▶ [CHALLENGE 1] Retype the passage on mobile robots below, from "Mobile robots traveling" up to and including "mobile delivery robots.".

▶ [TEXT SHOWN]
+---+

Mobile robots traveling outdoors are generally outfitted with a plurality of sensors allowing for autonomous or semi-autonomous travel. Such sensors can allow the robots to build a computer vision picture of their surroundings, to perform navigation, mapping and localization, and to avoid colliding with other traffic participants or stationary objects. The application WO 2017/064202 A1 also discloses a large number of such sensors that can be used in a complimentary way to ensure safe and efficient operation of mobile delivery robots.


Mobile delivery robots can generally travel on pedestrian pathways but may need to cross roads to get to their destinations. To ensure maximum safety of such crossings, a reliable detection of cars approaching and/or passing on the road to be crossed is beneficial.


Some attempts to perform autonomous road crossings by sidewalk-based robots are known in the art. For instance, United States patent application US 2017/0017237 A1 discloses an autonomous moving object that calculates the optimal route of crossing the street based on detected objects and the state of the traffic light.


When relating to the operation of mobile robots, their operational safety is very desirable. That it, it is important to be able to reliably detect other traffic participants to be able to react to them and to be able to avoid accidents. Further, it is also desirable to make the robots operate efficiently, i.e., to reduce their time and energy consumption. While the prior art may be satisfactory to some extent in these regards, it is still far from optimal. That is, it is still desirable to improve the operation of mobile robots with regard to safety and efficiency.

+---+

Part of a data file
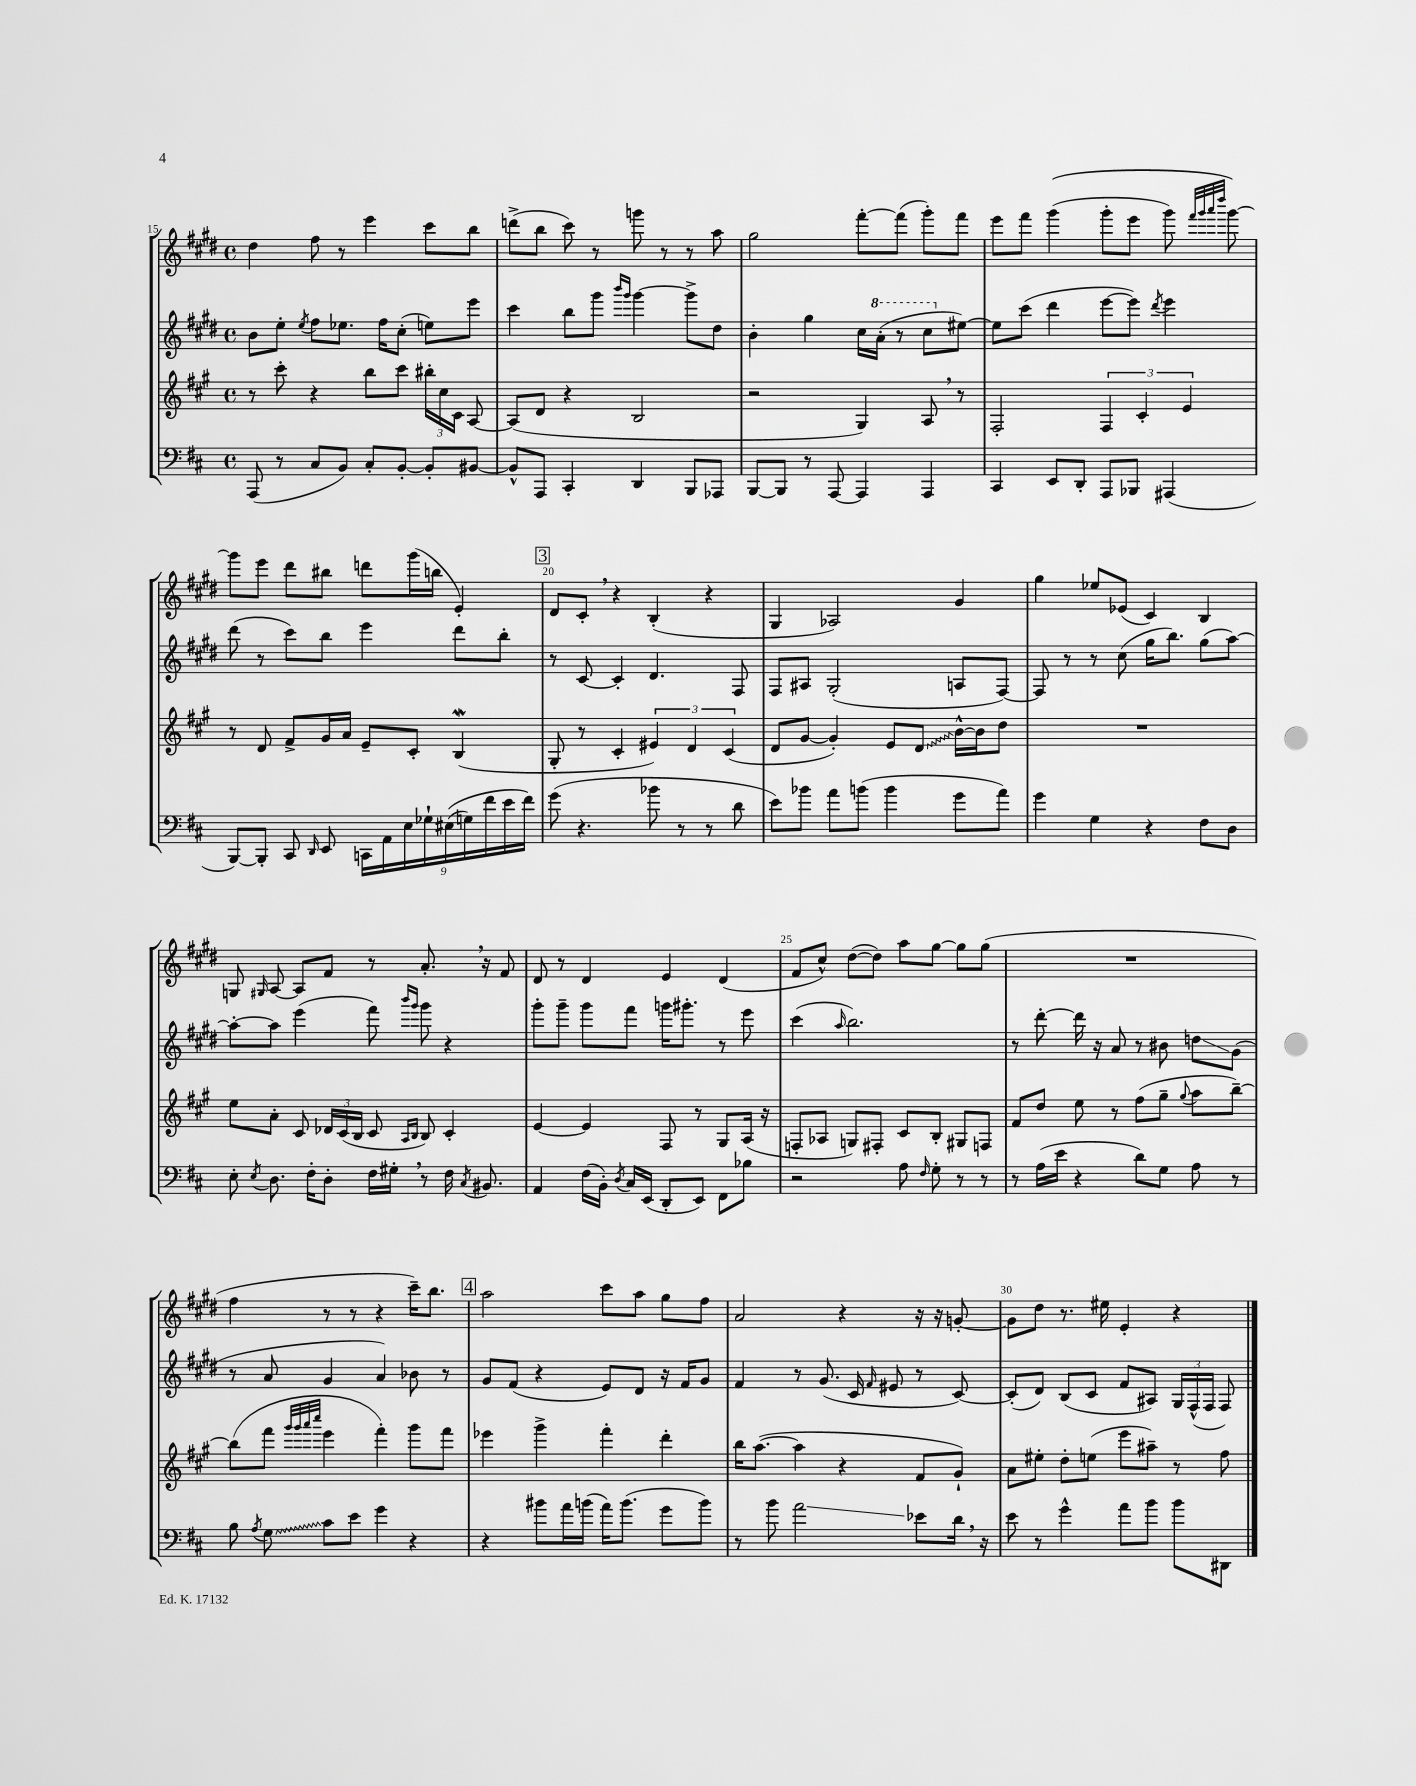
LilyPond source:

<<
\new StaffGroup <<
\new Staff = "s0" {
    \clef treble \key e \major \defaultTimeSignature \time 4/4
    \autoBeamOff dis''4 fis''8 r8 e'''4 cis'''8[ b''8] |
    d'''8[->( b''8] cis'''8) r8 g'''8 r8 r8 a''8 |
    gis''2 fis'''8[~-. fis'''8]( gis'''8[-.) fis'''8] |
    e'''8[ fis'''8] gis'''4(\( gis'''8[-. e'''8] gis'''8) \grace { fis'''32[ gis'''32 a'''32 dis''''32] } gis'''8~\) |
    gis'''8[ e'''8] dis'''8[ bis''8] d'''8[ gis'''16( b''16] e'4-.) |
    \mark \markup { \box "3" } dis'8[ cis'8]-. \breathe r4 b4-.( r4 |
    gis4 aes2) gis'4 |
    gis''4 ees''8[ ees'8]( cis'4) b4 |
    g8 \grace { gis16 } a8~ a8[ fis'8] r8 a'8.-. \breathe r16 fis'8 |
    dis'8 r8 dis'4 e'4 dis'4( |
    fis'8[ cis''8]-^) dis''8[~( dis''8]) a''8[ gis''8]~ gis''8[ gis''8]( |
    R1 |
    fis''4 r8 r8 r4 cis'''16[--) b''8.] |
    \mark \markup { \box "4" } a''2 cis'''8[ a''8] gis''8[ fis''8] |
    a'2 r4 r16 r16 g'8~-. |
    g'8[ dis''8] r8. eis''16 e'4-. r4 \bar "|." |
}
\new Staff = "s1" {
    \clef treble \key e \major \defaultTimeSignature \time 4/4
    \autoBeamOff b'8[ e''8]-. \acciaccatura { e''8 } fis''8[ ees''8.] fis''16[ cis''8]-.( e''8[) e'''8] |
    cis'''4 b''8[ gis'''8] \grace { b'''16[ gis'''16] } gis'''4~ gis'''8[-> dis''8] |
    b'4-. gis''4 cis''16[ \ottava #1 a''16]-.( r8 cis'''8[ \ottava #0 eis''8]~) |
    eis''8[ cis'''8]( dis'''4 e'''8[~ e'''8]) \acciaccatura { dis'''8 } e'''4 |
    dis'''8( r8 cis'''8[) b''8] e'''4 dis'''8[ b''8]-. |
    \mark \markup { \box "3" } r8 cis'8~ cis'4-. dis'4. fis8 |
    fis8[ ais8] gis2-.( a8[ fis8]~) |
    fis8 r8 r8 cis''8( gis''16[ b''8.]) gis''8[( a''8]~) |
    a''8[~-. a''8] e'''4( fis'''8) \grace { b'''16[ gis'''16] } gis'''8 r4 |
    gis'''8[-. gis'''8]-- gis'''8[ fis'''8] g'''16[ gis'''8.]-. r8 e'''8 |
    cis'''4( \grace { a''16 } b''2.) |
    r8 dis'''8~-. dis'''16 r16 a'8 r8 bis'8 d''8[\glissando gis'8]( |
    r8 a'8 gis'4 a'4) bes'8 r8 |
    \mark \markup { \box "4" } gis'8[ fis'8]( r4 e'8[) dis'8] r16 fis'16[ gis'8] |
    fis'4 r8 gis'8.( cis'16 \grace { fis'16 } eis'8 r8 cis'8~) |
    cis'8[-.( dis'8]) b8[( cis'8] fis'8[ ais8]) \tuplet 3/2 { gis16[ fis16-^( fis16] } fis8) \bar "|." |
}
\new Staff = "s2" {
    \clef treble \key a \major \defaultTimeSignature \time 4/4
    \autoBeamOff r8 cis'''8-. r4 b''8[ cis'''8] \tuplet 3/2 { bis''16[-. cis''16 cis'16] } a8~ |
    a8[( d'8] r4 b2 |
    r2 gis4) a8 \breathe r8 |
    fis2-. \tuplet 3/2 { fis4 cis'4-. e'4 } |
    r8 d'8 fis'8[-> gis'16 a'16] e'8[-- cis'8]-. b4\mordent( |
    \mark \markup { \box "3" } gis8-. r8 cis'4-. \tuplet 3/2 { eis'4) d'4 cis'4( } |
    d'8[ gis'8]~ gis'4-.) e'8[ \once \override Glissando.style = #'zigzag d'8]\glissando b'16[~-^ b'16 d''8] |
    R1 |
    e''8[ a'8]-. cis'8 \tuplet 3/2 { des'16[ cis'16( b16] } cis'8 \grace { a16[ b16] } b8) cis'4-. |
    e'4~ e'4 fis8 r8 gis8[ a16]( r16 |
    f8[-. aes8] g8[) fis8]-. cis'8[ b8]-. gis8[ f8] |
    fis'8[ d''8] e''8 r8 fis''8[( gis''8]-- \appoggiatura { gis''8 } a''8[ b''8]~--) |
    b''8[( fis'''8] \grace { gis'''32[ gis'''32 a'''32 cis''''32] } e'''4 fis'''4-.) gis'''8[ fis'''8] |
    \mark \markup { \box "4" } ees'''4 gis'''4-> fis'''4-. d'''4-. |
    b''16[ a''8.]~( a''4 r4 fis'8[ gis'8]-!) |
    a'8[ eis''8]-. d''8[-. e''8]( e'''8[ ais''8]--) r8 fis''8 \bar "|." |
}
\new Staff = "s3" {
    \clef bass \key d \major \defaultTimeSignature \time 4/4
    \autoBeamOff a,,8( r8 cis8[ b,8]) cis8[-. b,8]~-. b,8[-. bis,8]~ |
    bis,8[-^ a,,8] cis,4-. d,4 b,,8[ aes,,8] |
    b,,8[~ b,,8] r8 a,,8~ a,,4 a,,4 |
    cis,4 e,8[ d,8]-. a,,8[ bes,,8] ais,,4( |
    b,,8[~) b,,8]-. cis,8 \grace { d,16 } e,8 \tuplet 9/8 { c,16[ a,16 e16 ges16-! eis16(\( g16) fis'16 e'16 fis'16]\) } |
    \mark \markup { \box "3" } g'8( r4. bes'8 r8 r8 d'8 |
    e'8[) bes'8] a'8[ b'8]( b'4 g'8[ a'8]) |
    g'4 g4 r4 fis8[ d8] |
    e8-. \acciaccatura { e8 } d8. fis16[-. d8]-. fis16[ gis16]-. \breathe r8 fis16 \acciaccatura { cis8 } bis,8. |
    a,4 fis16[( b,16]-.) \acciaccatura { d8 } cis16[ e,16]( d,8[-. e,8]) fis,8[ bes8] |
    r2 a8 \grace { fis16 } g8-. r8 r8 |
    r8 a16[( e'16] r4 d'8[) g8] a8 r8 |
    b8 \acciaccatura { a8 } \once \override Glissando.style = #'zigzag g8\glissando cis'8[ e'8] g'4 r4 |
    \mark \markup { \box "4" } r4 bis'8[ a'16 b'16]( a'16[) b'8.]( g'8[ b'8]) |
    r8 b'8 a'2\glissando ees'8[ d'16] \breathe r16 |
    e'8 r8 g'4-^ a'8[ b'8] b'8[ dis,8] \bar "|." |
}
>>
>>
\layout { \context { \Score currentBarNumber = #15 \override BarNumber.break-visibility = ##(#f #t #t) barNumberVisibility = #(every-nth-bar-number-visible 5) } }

+---+

▶ [CHALLENGE 2] How many lines of the rows above contain the string "override"? Reply with the number alone.

▶ [FINISHED ANSWER 1]
Mobile robots traveling outdoors are generally outfitted with a plurality of sensors allowing for autonomous or semi-autonomous travel. Such sensors can allow the robots to build a computer vision picture of their surroundings, to perform navigation, mapping and localization, and to avoid colliding with other traffic participants or stationary objects. The application WO 2017/064202 A1 also discloses a large number of such sensors that can be used in a complimentary way to ensure safe and efficient operation of mobile delivery robots.

▶ [FINISHED ANSWER 2] 3